The model assumes the following assumptions:

  1. 1.

    Since the valuation date is the date of the report on the insured event, the model assumes that all information about the claim is known at that date, and therefore it can be used to predict future pay-offs;

  2. 2.

    The insurance company pays the policyholder the amount as soon as the final pay-off is established, thus generating a series of cash flows. The model takes into account one single aggregate payment for each claim payable at the closing date;

  3. 3.

    Settlement time is considered a discrete value expressed in years. Analysis of the available statistical data shows that the period for claim resolving does not exceed 6 years;

  4. 4.

    Forecasting is carried out for 2019. The model values ​​obtained from the classification, indicating payment for already declared cases in the next 2020 and later, will relate to the reserve of declared but unresolved losses, not to the reserve of losses.
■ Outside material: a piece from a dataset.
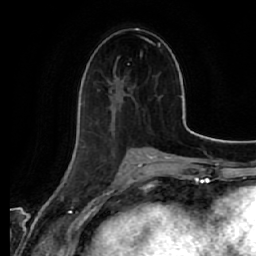
Breast MRI (dynamic contrast-enhanced), one axial slice. Slice 25 of 64 in the series (ordered by position). Cropped to one breast. Dynamic contrast-enhanced series, time point 2 of 7 at this slice position (early post-contrast). 1.5 T. TE 2.5 ms, TR 5.4 ms. 2.5 mm slice thickness. 256 × 256 image matrix, field of view 170 × 170 mm. Female patient.
Outlined on this slice (semi-automatic segmentation, software-assisted and operator-edited):
- enhancing-tissue mask used for the functional tumour volume (all voxels passing the contrast-enhancement thresholds inside the analysis volume; usually the tumour): bounding box [x1, y1, x2, y2] px = [110, 67, 134, 135]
All amounts are calculated in Euros.

The training data set from 2004 to 2018 has 66,414 records, and the test dataset (2019) was 20 507 records.

4 Results and Discussion

As a result of the hyperparameters tuning for the LightGBM classification model, whether there is an IBNR situation under the contract, the following parameters were the best:

  • Number of leaves: 256;

  • Minimum leaf instances: 50;

  • Learning rate: 0.025;

  • Number of trees: 500.

As a result of the hyperparameters tuning for the LightGBM regression model for reserve volume prediction in the case when the contract is in the IBNR situation, the following parameters were the best:

  • Number of leaves: 256;

  • Minimum leaf instances: 50;

  • Learning rate: 0.025;

  • Number of trees: 500.

The final model produces, as the result, MAE = 30.37, MAPE = 0.16.

For comparison, the LightGBM model without preliminary IBNR/Non-IBMR classification shows MAE = 31.32, MAPE = 0.18, regression on AdaBoost trees–MAE = 39.59, MAPE = 0.26, ridge regression–MAE = 135.64, MAPE = 0.87.

We propose the use of LightGBM boosted decision trees in the algorithm, which first determines whether the contract has an IBNR situation, and then for the case when the contract is in the IBNR situation, another LightGBM regression model predicts the reserve volume. For this case, if the contract is not an IBNR contract, the reserve is determined to be equal to the insurance amount.

The technique proposed is more effective than traditional methods.

It also can be used as a method for assessing the size of individual insurance reserves.